A tensão na Universidade de S. Paulo tomou a forma de um confronto entre quem defende a qualidade científica e quem quer a democracia, entendendo por ela a eleição do reitor com igual peso para professores, alunos e funcionários. Não concordo com essa polarização. O segredo da USP é a alta qualidade. Ela é a melhor universidade da América Latina porque não transige neste ponto. Mas qualidade não é oligarquia. Em 2010 o reitor decidiu transferir o prédio da reitoria, a alto custo. Essa medida poderia ser justa, mas o problema é que foi decidida sem ampla discussão. E não tem cabimento uma situação em que pesquisadores de alto nível, porque precisam do apoio da reitoria para seus laboratórios e pesquisas, necessitam votar no candidato com pinta de vencedor. Esse tipo de política não deve existir em lugar nenhum, menos ainda no mundo acadêmico.

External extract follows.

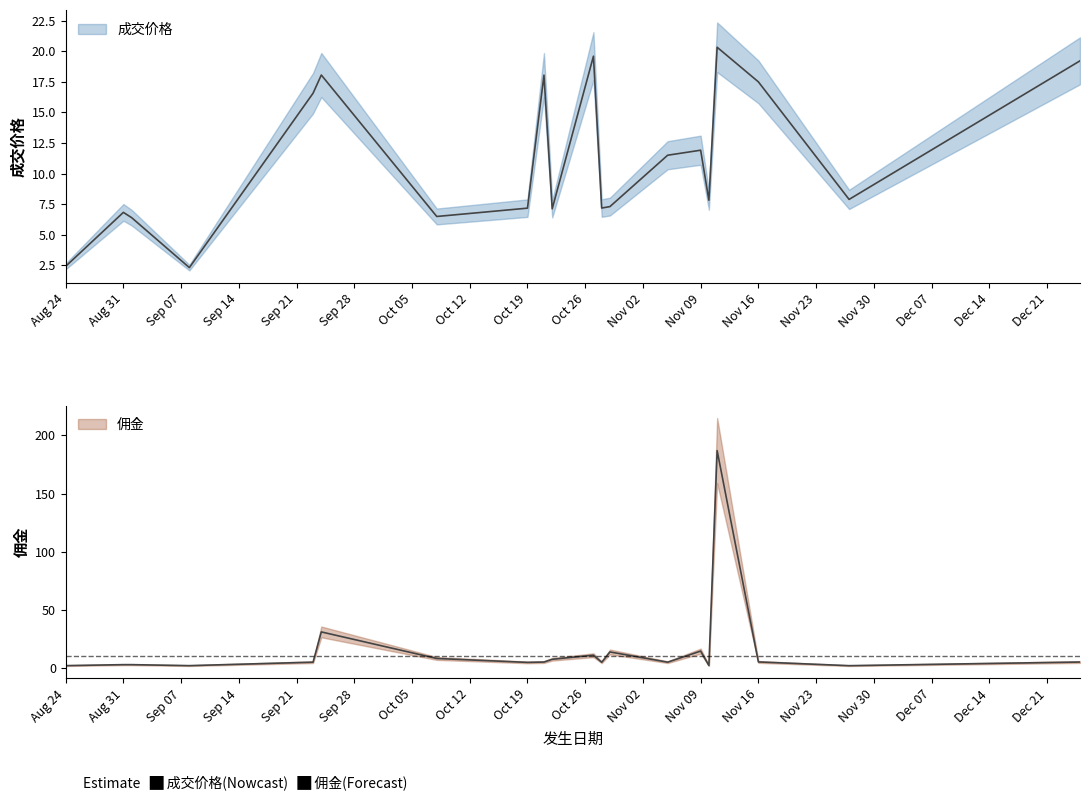

What are all the series names shown in the legend?

成交价格, 佣金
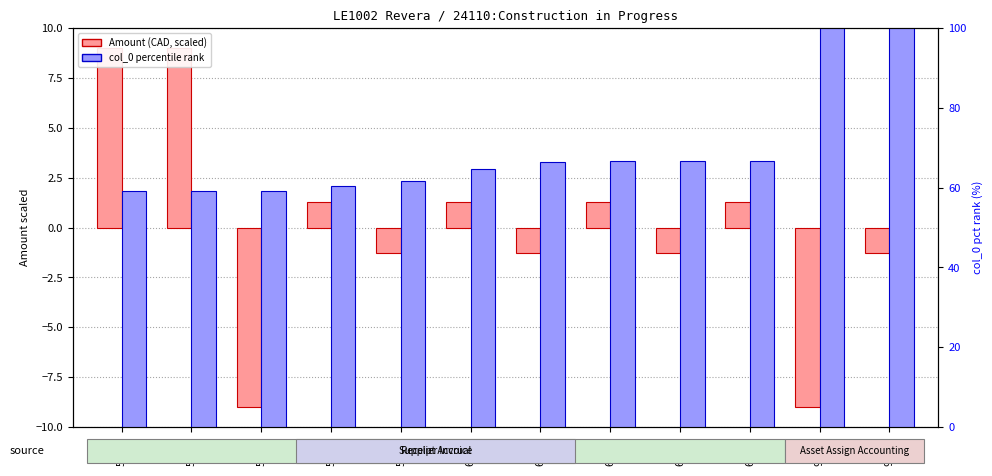

Reading right to left, transcribe all the data shown in this chart.

Amount (CAD, scaled): 96912=-1.3	96911=-9.0	64743=1.3	64742=-1.3	64741=1.3	64374=-1.3	62773=1.3	59712=-1.3	58580=1.3	57451=-9.0	57450=9.0	57449=9.0
col_0 percentile rank: 96912=100.0	96911=100.0	64743=66.8	64742=66.8	64741=66.8	64374=66.4	62773=64.8	59712=61.6	58580=60.4	57451=59.3	57450=59.3	57449=59.3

O cerne da qualidade está na cultura de avaliação da pesquisa e da pós-graduação, disseminada pela instituição. Todos hoje sabemos que é importante pesquisar, conseguir o reconhecimento dos pares, publicar nos melhores veículos. Só a graduação ainda não tem uma cultura tão consolidada de qualidade e inovação, e esse deveria ser o grande desafio das universidades nos próximos anos. Mas, quando dizemos que o segredo da qualidade está numa cultura de avaliação, afirmamos também que uma cultura compartilhada não precisa de um poder semi-absoluto dando as ordens. Justamente porque ela é partilhada, ela pode funcionar sem autoritarismo.
Já quanto à democracia, a USP não é um “demos”, um povo, porque não tem as complexas relações econômicas, sociais e políticas que caracterizam o povo; uma universidade é uma instituição especializada. A USP, como suas duas irmãs, foi instituída pelo povo (o paulista) para ter a melhor pesquisa e o melhor ensino, e essa condição de “melhor” exige mérito. (Não uso a palavra “meritocracia”, porque ela está errada. O poder, o “kratos” dos gregos, nuam sociedade atual só pode estar no povo. Mas a universidade não é o povo. E nela o fundamental não é o poder – “de nomear e demitir”, como dizia Getúlio Vargas – e sim a autoridade: o reconhecimento que os melhores conseguem, devido a sua qualidade intelectual ou científica, devido portanto a seu mérito).
As duas demandas – a da qualidade mas sem oligarquia, a da participação mas sem pôr em risco a qualidade – precisam e podem negociar. Parece-me pouco que, mesmo com a recente e moderada reforma, nem mesmo um terço dos seis mil professores doutores da USP votem na escolha do reitor; deveriam votar todos eles, com uma participação compatível de alunos, funcionários, sobretudo especializados, e talvez ex-alunos. Mas o decisivo na USP, para além da forma de escolha do reitor, só pode ser a busca da melhor qualidade.